START DOCUMENT TEXT

Holst told the BBC it was a responsible practice on the part of zoos to manage their animal populations to ensure they remained healthy. He could not understand the fuss over Marius, and said that 700-800 deer are killed every year at a deer park north of Copenhagen to control their numbers.
Holst said "in principle" there should be no difference between how a large exotic animal and a rat are treated, and that sending the animal to live wild in Africa would be "using nature as a rubbish bin".
The zoo was also criticised for making the destruction of the giraffe into a spectacle. It is claimed the zoo had offered members of the public the chance to attend the dissection of the 18-month old animal, before it was slaughtered and fed to other zoo animals.
"It would be absolutely foolish to throw away a few hundred kilos of meat. Some is used for research and the rest for food", Holst said according to the Swedish newspaper Svenska Dagbladet.
Animal rights campaigners have described the move as barbaric and have accused the zoo of being unethical. Maria Evans, who started an online petition, said Marius "deserved to live".
"The zoo produced him so it is their responsibility to find him a home, no matter how long it takes. They must not be allowed to take the easy option."
Copenhagen Zoo has previously killed bears, tigers and zebras to stop overbreeding, according to Ekstra Bladet.

END DOCUMENT TEXT
START DATA RECORDS

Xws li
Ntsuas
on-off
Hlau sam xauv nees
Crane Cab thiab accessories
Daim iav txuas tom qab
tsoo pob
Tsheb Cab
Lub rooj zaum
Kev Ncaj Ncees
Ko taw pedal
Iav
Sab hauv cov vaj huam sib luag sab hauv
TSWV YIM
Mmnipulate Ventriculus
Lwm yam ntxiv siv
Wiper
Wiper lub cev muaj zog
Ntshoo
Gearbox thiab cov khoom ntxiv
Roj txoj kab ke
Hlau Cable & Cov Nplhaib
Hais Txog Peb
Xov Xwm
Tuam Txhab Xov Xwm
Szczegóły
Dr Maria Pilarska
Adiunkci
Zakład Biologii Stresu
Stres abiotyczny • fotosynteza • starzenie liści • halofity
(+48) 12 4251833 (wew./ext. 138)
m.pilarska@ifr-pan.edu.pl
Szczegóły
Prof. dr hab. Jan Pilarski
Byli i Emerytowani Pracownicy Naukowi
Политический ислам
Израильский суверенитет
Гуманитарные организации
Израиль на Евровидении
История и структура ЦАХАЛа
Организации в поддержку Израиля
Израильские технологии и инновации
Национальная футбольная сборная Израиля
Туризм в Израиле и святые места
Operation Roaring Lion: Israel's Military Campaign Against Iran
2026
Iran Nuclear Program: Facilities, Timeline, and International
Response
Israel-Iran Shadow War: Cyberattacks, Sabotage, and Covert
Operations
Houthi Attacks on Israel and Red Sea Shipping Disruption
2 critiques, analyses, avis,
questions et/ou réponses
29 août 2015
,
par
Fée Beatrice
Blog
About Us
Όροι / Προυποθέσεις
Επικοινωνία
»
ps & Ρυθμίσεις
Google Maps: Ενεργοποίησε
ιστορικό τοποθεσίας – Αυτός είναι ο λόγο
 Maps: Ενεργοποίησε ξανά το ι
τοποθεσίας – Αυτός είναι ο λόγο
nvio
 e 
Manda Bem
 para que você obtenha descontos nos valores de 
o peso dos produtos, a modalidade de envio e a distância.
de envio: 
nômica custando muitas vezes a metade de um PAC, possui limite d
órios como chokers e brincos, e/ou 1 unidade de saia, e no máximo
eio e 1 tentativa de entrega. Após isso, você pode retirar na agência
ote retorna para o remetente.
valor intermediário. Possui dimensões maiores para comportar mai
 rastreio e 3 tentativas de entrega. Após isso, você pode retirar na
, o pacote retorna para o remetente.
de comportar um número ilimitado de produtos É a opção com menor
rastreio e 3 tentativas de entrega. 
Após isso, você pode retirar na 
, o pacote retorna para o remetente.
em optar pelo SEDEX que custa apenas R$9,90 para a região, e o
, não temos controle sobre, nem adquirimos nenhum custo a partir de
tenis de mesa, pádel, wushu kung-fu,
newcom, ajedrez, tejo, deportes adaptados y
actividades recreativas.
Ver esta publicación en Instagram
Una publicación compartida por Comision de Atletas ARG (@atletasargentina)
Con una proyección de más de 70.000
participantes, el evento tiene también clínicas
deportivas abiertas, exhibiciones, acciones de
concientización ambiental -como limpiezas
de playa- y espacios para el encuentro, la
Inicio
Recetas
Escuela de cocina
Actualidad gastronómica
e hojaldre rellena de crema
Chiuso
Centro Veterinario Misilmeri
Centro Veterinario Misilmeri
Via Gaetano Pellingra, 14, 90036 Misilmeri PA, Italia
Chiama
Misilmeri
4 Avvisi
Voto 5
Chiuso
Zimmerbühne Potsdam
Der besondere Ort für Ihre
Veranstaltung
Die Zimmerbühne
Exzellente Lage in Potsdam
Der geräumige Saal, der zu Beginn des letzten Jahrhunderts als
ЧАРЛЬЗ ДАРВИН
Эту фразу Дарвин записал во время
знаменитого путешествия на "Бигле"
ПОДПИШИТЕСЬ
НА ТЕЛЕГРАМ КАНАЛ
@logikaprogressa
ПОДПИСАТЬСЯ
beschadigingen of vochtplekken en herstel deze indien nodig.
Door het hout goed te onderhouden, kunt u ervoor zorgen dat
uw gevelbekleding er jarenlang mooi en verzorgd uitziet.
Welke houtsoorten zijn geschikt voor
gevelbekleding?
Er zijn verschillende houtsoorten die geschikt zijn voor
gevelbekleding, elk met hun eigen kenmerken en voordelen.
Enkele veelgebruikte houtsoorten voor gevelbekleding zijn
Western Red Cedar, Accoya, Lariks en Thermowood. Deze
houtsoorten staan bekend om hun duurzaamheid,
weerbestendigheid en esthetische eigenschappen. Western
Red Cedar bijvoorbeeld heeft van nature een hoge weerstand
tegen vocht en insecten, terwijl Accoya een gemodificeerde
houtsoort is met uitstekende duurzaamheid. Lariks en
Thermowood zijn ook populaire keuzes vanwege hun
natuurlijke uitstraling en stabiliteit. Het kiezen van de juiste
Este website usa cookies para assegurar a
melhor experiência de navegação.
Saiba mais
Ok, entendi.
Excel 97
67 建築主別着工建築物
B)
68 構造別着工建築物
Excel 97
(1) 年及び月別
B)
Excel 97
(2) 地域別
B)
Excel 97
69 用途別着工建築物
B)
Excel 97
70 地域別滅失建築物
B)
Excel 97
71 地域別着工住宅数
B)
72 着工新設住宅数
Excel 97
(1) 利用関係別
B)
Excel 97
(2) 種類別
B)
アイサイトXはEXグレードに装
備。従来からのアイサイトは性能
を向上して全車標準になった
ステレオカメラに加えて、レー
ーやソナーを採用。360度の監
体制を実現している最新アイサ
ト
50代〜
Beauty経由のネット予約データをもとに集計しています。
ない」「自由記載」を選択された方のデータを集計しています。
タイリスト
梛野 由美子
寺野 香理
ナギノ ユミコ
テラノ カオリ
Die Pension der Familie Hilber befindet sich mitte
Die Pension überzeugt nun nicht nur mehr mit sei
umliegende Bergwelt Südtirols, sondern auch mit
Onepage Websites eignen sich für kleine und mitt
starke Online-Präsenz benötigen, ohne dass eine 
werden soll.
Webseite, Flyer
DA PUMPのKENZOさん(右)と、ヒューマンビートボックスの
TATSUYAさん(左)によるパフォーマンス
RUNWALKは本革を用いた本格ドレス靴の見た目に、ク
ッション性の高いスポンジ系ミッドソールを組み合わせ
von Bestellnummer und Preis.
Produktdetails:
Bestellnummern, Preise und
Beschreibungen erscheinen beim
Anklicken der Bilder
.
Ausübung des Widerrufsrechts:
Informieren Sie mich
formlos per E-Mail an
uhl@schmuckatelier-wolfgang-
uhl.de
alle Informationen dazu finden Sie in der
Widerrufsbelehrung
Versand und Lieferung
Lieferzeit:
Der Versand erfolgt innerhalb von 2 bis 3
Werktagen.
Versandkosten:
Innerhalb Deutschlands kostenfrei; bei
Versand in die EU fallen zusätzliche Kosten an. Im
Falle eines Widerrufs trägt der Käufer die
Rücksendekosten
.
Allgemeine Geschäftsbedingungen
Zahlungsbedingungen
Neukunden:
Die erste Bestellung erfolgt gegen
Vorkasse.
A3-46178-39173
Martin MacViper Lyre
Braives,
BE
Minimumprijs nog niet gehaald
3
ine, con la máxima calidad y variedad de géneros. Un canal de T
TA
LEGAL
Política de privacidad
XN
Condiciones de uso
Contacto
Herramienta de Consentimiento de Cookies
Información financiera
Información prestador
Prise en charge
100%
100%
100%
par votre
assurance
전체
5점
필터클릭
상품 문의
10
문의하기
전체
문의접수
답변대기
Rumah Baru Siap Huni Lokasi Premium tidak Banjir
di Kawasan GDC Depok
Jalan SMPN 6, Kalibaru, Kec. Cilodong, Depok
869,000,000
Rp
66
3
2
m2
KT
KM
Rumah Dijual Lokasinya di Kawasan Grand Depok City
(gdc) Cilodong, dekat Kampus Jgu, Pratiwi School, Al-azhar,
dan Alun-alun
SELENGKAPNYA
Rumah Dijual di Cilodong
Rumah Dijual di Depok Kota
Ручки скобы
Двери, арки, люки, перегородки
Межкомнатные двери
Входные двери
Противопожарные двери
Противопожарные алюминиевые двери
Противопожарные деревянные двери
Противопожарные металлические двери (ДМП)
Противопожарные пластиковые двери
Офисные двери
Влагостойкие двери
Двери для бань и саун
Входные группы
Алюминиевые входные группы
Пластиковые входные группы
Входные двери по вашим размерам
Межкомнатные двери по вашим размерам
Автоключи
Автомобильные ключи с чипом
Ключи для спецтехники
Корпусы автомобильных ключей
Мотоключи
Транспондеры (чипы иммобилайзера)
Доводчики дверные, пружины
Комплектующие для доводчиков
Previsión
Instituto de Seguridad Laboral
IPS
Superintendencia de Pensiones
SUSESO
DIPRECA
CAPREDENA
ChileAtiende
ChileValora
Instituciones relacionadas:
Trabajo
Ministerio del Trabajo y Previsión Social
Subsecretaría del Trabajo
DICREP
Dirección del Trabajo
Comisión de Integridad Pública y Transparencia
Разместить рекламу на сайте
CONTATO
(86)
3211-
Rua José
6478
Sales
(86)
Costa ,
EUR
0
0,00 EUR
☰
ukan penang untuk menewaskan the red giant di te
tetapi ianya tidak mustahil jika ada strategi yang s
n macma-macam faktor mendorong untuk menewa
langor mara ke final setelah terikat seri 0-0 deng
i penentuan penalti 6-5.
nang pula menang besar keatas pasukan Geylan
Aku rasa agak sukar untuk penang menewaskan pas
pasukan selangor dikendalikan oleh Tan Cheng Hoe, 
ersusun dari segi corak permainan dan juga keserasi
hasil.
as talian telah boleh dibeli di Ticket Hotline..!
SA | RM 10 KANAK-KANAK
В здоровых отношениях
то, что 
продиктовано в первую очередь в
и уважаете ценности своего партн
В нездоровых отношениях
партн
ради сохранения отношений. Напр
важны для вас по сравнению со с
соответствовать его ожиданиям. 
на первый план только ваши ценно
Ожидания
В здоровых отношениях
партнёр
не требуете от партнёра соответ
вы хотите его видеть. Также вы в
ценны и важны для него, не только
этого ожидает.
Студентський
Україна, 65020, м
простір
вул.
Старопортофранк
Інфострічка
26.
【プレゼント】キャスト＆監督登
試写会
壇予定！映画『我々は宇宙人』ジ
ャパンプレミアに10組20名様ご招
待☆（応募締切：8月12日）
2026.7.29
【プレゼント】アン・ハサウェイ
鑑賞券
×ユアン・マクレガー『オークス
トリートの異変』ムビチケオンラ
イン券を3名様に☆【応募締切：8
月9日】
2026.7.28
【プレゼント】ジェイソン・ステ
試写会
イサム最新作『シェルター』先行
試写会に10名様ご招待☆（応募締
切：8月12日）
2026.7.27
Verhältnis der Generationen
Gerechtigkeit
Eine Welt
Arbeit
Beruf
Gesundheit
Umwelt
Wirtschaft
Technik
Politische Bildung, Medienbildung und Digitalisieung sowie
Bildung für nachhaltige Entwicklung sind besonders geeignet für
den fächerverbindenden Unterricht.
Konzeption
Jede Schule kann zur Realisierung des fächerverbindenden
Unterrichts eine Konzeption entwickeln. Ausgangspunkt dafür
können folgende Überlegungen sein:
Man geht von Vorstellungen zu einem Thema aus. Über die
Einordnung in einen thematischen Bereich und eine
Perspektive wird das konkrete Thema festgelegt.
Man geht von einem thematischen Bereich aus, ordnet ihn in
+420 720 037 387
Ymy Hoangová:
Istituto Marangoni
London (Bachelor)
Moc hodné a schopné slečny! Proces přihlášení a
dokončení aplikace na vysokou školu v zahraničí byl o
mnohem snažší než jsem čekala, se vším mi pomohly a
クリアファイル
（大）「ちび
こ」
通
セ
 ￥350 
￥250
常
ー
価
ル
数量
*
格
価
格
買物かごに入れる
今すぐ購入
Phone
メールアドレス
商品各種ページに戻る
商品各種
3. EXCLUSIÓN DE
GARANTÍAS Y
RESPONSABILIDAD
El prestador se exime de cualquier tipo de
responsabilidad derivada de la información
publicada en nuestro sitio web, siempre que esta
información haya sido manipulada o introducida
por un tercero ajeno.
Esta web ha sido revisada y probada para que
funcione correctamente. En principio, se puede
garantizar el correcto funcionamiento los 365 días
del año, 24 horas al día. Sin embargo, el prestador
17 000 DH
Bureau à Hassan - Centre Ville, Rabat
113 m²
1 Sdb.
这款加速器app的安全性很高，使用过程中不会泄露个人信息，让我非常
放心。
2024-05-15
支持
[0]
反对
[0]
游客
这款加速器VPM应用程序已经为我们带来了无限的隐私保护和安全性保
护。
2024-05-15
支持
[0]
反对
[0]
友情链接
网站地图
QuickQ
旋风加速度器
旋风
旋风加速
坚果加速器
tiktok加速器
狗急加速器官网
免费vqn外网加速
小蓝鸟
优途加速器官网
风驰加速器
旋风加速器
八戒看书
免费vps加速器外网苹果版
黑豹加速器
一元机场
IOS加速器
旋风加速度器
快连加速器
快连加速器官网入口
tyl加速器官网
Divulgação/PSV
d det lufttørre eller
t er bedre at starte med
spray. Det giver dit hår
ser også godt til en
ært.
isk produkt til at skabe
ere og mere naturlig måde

END DATA RECORDS

> [PROBLEMS AND TASKS]
- A) According to the Copenhagen Zoo passage, how many deer are killed every year at the deer park north of Copenhagen?
- B) Retype part of the Copenhagen Zoo passage word for word, beginning at the words "Animal rights campaigners" and stopping after "to Ekstra Bladet.".
Rely only on the Copenhagen Zoo passage, not on the material.

> [RESPONSES PER TASK]
- A) 700-800 deer are killed there every year.

- B)
Animal rights campaigners have described the move as barbaric and have accused the zoo of being unethical. Maria Evans, who started an online petition, said Marius "deserved to live".
"The zoo produced him so it is their responsibility to find him a home, no matter how long it takes. They must not be allowed to take the easy option."
Copenhagen Zoo has previously killed bears, tigers and zebras to stop overbreeding, according to Ekstra Bladet.